In 1969, in one of a series of reports on Canada’s economic framework legislation, the Economic Council of Canada expressed concern that due to the small size of the domestic market, Canadian firms operated inefficiently, which affected the prosperity of all Canadians.
The Economic Council concluded that there might be situations in which a merger limits competition and yet still provides benefits to Canadians by promoting greater efficiency in the way products or services are provided. This opened the discussion as to whether, under Canadian law, a merger that appeared to be anti-competitive might be subject to an “efficiencies defence.”
From 1969 to the mid-1980s, a series of Government Bills were introduced to amend the Combines Investigation Act (the predecessor of the Competition Act) to, among other things, include consideration of efficiency gains in merger review. However, the language of these proposals differed in several important ways from the efficiencies defence that was included in the Competition Act in 1986.
The current Competition Act makes four references to efficiency:
In particular, section 96 allows the Competition Tribunal to authorize a merger that has brought about or is likely to bring about gains in efficiency that “will be greater than, and will offset, the effects of any prevention or lessening of competition” resulting from the merger. As such, an efficiencies defence has been available in Canada for 20 years.
The efficiencies defence has been very rarely invoked. To date, the Competition Tribunal has referred to efficiency in six merger cases, but has only given detailed consideration to the efficiencies defence in two: Canada (Director of Investigation and Research) v. Hillsdown Holdings (Canada) Ltd. and The Commissioner of Competition v. Superior Propane Inc. The latter is the only case in which the courts have interpreted section 96.
In the Superior Propane-ICG Propane case, the Competition Tribunal allowed the merger to proceed on the basis of efficiencies, despite the fact that it would substantially limit competition in many local markets across Canada, as well as the market for coordination services for national account customers. The Commissioner of Competition appealed the decision and the Federal Court of Appeal sent the case back to the Competition Tribunal for redetermination, finding that the Tribunal had made an error in law in its first decision. Following a further hearing, the Tribunal again found that the efficiency gains of the merger outweighed the anti-competitive effects and allowed the merger. The Commissioner appealed this decision, but the Federal Court of Appeal upheld the Tribunal's redetermination.

(Bounding boxes and keypoints)

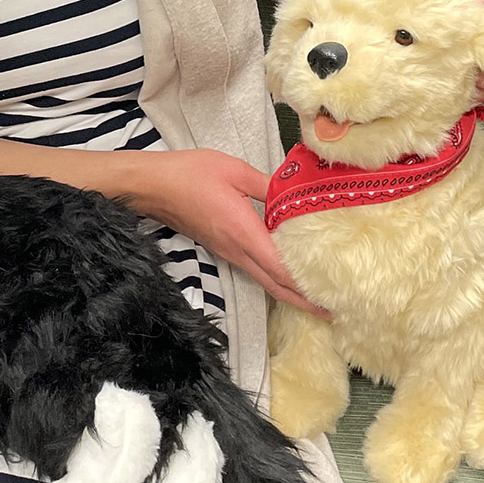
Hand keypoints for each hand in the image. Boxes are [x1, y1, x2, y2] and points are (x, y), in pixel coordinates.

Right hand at [131, 150, 331, 318]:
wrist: (152, 187)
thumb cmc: (189, 175)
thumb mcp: (234, 170)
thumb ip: (268, 184)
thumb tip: (293, 192)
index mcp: (243, 232)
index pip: (280, 268)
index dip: (305, 286)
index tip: (329, 298)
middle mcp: (236, 249)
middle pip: (274, 284)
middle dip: (303, 301)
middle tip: (331, 311)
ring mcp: (228, 252)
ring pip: (264, 280)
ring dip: (289, 292)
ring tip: (315, 297)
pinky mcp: (222, 248)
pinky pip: (253, 269)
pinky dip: (274, 278)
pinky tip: (286, 274)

Exercises to complete:
a – In the text on Canadian merger law, which section of the Competition Act lets the Competition Tribunal authorize a merger because of efficiency gains?
b – Print the passage of the text on Canadian merger law from "The Economic Council concluded" up to and including "Act in 1986.".
c – How would you put this sentence from the text on Canadian merger law into French: "The efficiencies defence has been very rarely invoked."?

Answers below:
a – Section 96

b –
The Economic Council concluded that there might be situations in which a merger limits competition and yet still provides benefits to Canadians by promoting greater efficiency in the way products or services are provided. This opened the discussion as to whether, under Canadian law, a merger that appeared to be anti-competitive might be subject to an “efficiencies defence.”
From 1969 to the mid-1980s, a series of Government Bills were introduced to amend the Combines Investigation Act (the predecessor of the Competition Act) to, among other things, include consideration of efficiency gains in merger review. However, the language of these proposals differed in several important ways from the efficiencies defence that was included in the Competition Act in 1986.

c – La défense fondée sur les gains en efficience a très rarement été invoquée.